┌─ Extracted entries
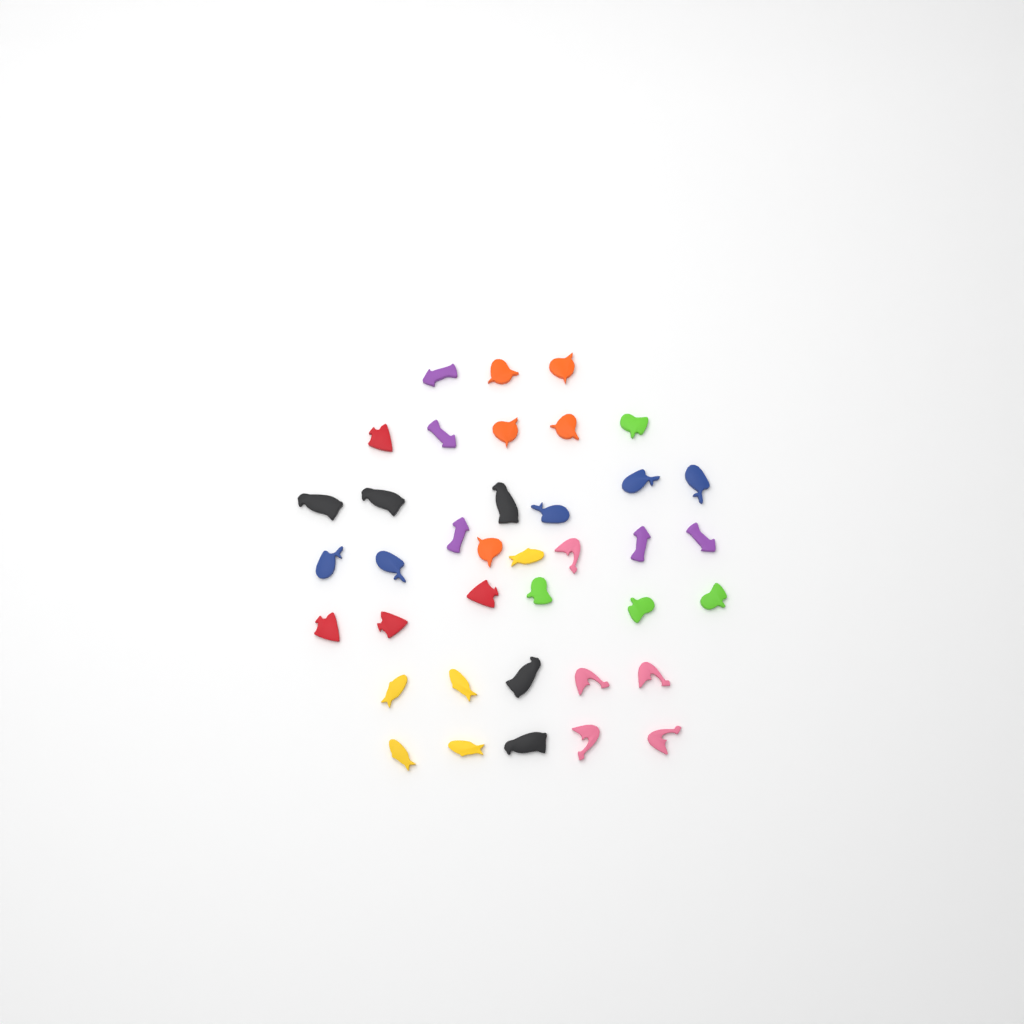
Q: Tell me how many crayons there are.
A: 38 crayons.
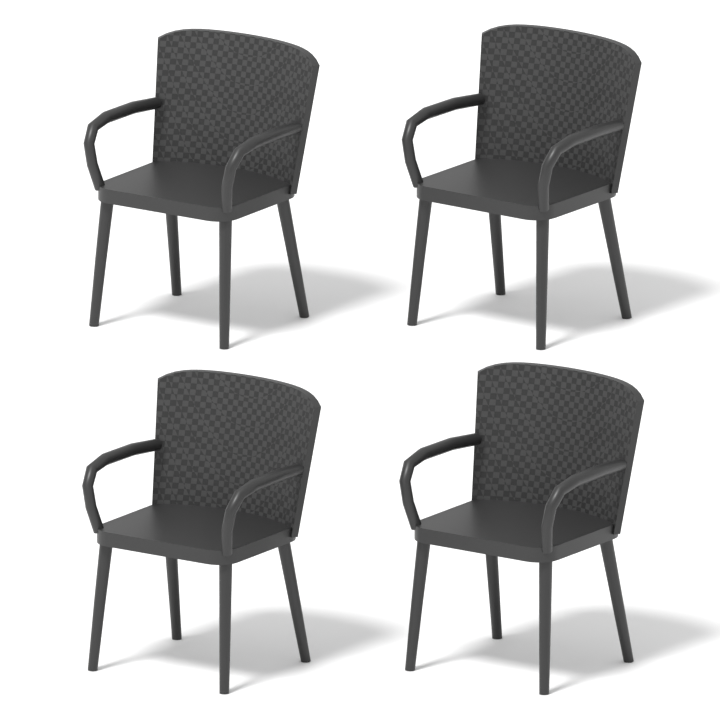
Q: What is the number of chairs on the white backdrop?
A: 4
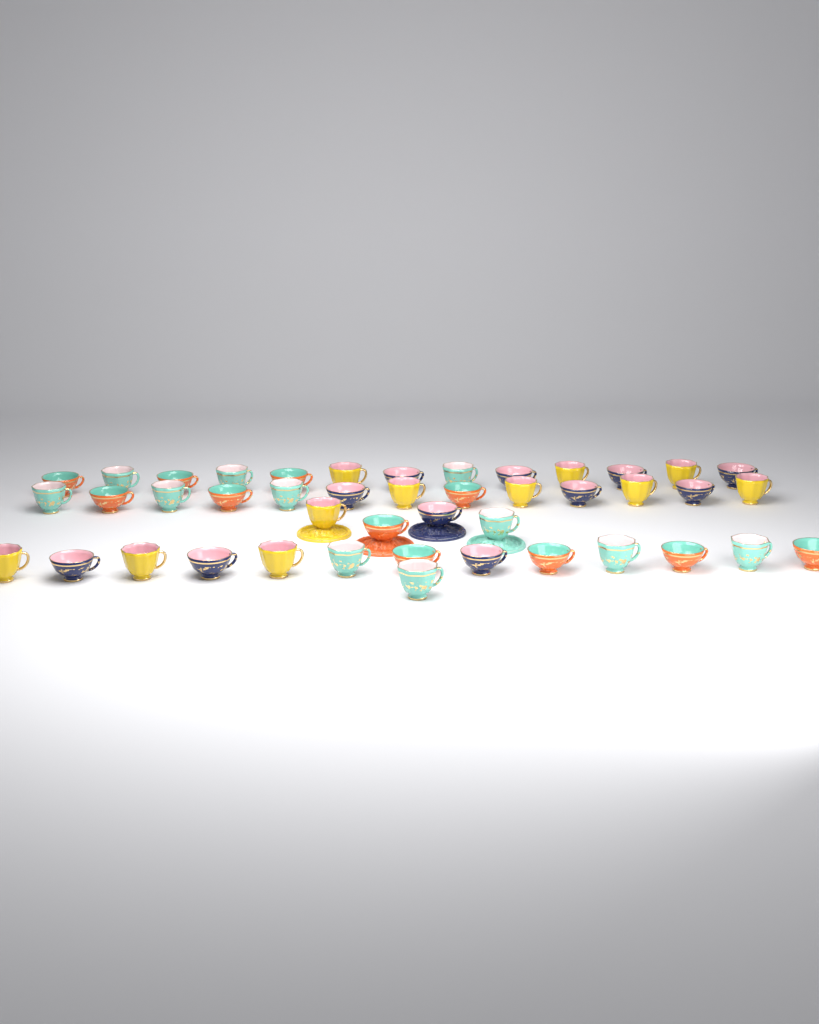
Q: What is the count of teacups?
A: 44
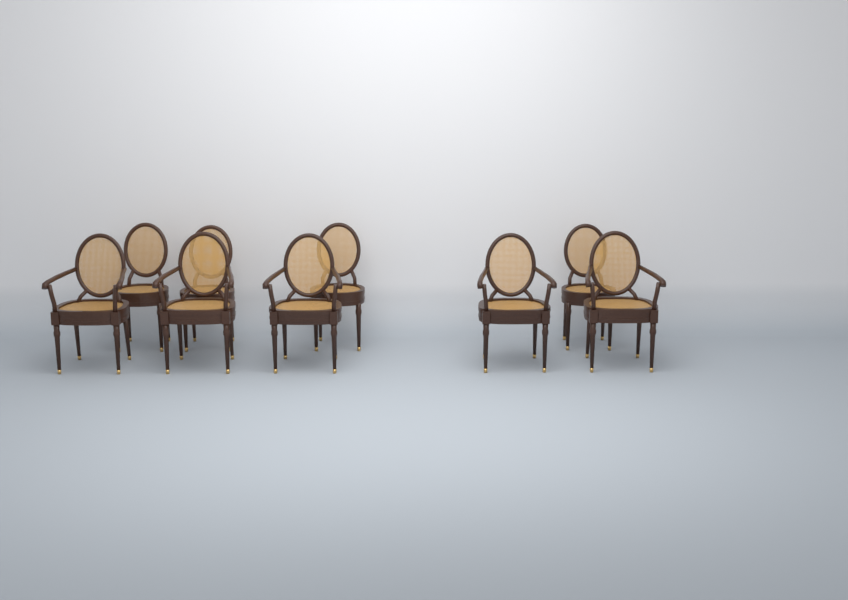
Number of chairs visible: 9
└─
▶ **Aim**:
Rewrite the listing above, changing "chairs" to "stools" wherever it occurs and leaving everything else unchanged. Omit the picture lines from your answer.

▶ **Response for this exercise**:
Q: Tell me how many crayons there are.
A: 38 crayons.
Q: What is the number of stools on the white backdrop?
A: 4
Q: What is the count of teacups?
A: 44
Number of stools visible: 9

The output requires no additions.